Carlos Alves

Personal information
- Full name: Carlos Miguel Pereira Alves
- Date of birth: 6 February 1988 (age 37)
- Place of birth: Oeiras, Portugal
- Height: 1.77 m (5 ft 10 in)
- Position(s): Left back

Team information
- Current team: Olivais e Moscavide

Youth career
- 1998–2000: Valejas
- 2000–2007: Belenenses

Senior career*
- Years: Team / Apps / (Gls)
- 2007–2009: Belenenses / 0 / (0)
- 2007–2008: → Atlético (loan) / 16 / (1)
- 2008–2009: → Oriental (loan) / 13 / (0)
- 2009–2010: Oriental / 10 / (1)
- 2010–2011: Olímpico Montijo / 0 / (0)
- 2011–2012: Oeiras / 25 / (1)
- 2012–2013: 1º Dezembro / 30 / (0)
- 2013–2015: Oriental / 25 / (0)
- 2015–2017: Cova Piedade / 35 / (2)
- 2017–2018: Sintrense / 23 / (2)
- 2018–2019: Loures / 12 / (0)
- 2019–2020: 1º Dezembro / 12 / (0)
- 2020–: Olivais e Moscavide / 0 / (0)

International career
- 2004: Portugal U16 / 2 / (0)
- 2004–2005: Portugal U17 / 12 / (1)
- 2005–2006: Portugal U18 / 7 / (0)
- 2006–2007: Portugal U19 / 11 / (0)
- 2008: Portugal U20 / 4 / (0)
- 2009: Portugal U21 / 1 / (0)

= Carlos Alves (footballer, born 1988) =

Portuguese footballer

Carlos Miguel Pereira Alves (born 6 February 1988) is a Portuguese professional footballer who plays for Olivais e Moscavide as a left back.

==Club career==
Born in Oeiras, Lisbon District, Alves finished his development at local C.F. Os Belenenses.
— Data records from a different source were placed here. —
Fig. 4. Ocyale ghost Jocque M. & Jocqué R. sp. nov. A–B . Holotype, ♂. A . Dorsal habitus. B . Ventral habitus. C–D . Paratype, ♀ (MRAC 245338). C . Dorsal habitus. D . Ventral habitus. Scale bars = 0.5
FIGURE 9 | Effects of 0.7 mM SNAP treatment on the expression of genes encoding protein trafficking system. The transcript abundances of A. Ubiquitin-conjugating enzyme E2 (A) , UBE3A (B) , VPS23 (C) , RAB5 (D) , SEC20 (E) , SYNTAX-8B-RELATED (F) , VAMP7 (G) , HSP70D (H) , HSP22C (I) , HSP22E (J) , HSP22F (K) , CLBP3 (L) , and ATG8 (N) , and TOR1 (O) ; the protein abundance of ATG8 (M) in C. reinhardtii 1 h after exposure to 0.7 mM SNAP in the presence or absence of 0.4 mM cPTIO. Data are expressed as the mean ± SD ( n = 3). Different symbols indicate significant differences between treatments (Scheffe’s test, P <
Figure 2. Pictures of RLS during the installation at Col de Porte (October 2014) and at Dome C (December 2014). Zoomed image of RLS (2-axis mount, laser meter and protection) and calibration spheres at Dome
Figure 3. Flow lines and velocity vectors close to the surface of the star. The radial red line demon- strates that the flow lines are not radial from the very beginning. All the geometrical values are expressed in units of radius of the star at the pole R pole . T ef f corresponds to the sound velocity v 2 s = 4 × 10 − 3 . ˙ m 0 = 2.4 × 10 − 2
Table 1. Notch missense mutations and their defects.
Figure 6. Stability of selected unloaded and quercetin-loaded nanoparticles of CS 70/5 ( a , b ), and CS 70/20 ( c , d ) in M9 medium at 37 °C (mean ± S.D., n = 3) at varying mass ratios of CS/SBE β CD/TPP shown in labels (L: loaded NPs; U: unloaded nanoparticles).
He failed to appear in any competitive matches with the club, being subsequently loaned to neighbouring Atlético Clube de Portugal and Clube Oriental de Lisboa in the third division; in 2009, he signed permanently with the latter.

Alves continued competing in the lower leagues until the age of 26, successively representing C.O. Montijo, AD Oeiras, S.U. 1º de Dezembro and Oriental. In the 2013–14 season, he achieved promotion to the Segunda Liga with the latter team.